I don’t love writing about Outside, and for your sake I’ll avoid too many meta outdoor media industry topics. But, it’s hard to avoid talking about developments from the company that is the largest player in our industry – at least by pure surface area.  When you’ve raised big money (as Outside has), you often need to take big swings. Outside is beholden to continuous user and revenue growth in order to conform to the VC funding model. Some of those swings, like an AI chatbot (is anyone using it?) and their big push for NFTs, have been duds. Necessarily, I need to acknowledge that while I may not be the right user archetype, perhaps there are people somewhere genuinely interested in Outside’s social network. And while I don’t personally see the social feed as a home run, that’s not to say that Outside hasn’t had recent successes as well. By all accounts, the Outside Festival appears to have been received well and well attended by both the industry and consumers. And while the social feed may or may not be a success for increasing ad views, time in-app, or on-site, the associated applications remain useful and valuable. The feed, while potentially annoying and indicative of misplaced focus, doesn’t actually detract from the core GaiaGPS or Trailforks feature set. Outside’s reach remains high, and we’ve yet to see the full strategy behind their recent acquisition of the MapMyFitness suite of products.

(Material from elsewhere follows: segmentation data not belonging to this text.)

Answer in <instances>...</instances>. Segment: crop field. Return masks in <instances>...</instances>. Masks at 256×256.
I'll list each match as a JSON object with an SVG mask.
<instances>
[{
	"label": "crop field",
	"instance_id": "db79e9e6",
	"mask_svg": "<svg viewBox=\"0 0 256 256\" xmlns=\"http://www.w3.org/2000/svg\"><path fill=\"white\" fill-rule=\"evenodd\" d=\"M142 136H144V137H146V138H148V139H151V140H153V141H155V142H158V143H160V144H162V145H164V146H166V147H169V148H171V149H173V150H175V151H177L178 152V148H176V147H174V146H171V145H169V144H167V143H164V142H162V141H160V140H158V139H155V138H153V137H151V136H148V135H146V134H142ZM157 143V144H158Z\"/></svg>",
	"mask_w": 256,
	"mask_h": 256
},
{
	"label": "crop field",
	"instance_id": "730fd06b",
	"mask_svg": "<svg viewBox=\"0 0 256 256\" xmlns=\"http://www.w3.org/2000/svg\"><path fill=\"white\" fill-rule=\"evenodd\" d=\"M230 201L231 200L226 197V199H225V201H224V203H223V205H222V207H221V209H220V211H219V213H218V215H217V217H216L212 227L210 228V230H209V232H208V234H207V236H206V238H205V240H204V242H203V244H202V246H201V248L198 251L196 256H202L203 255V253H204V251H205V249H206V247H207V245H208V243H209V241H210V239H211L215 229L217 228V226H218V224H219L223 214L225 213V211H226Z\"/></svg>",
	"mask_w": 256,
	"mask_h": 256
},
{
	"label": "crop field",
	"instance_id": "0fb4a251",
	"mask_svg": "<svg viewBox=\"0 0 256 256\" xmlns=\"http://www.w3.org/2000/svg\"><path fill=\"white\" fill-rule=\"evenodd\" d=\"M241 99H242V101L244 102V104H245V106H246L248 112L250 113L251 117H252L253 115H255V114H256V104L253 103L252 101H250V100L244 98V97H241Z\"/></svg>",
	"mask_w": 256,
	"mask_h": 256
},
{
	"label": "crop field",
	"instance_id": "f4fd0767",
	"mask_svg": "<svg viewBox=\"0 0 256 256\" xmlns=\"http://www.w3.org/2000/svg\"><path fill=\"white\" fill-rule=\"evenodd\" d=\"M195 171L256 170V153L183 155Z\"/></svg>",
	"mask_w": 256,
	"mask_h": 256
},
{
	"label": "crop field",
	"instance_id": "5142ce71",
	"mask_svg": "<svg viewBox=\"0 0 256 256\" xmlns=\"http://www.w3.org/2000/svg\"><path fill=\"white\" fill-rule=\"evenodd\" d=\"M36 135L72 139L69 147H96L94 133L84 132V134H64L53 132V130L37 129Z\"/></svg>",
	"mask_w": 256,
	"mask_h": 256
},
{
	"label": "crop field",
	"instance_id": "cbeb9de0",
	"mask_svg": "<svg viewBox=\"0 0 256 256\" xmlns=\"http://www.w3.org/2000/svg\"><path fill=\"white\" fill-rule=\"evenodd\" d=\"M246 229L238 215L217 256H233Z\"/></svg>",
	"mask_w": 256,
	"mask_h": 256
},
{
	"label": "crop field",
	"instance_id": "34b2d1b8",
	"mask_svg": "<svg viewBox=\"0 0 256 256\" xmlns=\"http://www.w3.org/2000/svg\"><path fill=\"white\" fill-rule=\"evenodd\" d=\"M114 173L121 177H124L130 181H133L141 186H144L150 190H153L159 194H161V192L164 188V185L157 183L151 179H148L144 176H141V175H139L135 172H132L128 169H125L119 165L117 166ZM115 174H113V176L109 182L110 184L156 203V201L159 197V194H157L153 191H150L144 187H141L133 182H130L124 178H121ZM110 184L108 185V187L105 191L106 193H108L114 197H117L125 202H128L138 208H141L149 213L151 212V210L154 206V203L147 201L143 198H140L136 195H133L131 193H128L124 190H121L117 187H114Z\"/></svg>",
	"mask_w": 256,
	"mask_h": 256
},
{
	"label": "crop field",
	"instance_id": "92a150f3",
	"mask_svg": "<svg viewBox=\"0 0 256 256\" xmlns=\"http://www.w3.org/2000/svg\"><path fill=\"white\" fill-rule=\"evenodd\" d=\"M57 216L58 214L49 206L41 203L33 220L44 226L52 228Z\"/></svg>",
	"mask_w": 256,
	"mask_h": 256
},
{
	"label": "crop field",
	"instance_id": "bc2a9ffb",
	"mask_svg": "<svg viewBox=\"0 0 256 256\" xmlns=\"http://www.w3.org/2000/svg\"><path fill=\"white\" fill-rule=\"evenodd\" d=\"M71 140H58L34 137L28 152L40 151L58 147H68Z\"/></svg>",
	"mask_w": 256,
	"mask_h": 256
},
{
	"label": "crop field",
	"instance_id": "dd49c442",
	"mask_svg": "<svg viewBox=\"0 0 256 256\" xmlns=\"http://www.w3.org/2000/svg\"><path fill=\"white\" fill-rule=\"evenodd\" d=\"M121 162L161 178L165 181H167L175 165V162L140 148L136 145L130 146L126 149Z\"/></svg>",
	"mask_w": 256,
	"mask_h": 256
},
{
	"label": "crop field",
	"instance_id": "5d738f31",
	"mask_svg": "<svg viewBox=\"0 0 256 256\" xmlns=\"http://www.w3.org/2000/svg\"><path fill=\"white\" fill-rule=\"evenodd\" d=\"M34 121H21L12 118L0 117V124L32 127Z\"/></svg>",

But, how long can one keep swinging for the fences before the money runs out? I have no way of knowing whether this will ever be the case for Outside, but one way to look at the MapMyFitness acquisition is buying an audience rather than continuing to grow one. In many ways, it’s the constant cycle of tech companies. Startups grow by building unique solutions that stand out, and then if successful, often continue growing until they lose their identity. They can eventually alienate customers by catering to the lowest common denominator or chasing goals and features that aren’t aligned with their community. Ever since Outside started buying up the entire outdoor industry, we’ve seen concurrent growth of smaller companies started by people dissatisfied with the new state of the industry and by the employees of previously acquired companies. I can’t say if that will continue to be the case or not, but it’s been an interesting trend.

There are almost always two ways (or more) to look at a situation. Mostly, I’m just confused. I know I wasn’t the only one scratching my head about these new developments, and there are many folks who are more aggressively annoyed by these new changes. But rather than viewing this as a negative for the industry or even for Outside, I see opportunities for individuals and new companies to grow and develop core audiences in ways that bigger companies either can’t or can’t do in a profitable way. Outside will continue to be one of the major players for years to come. But, there’s always room for something new.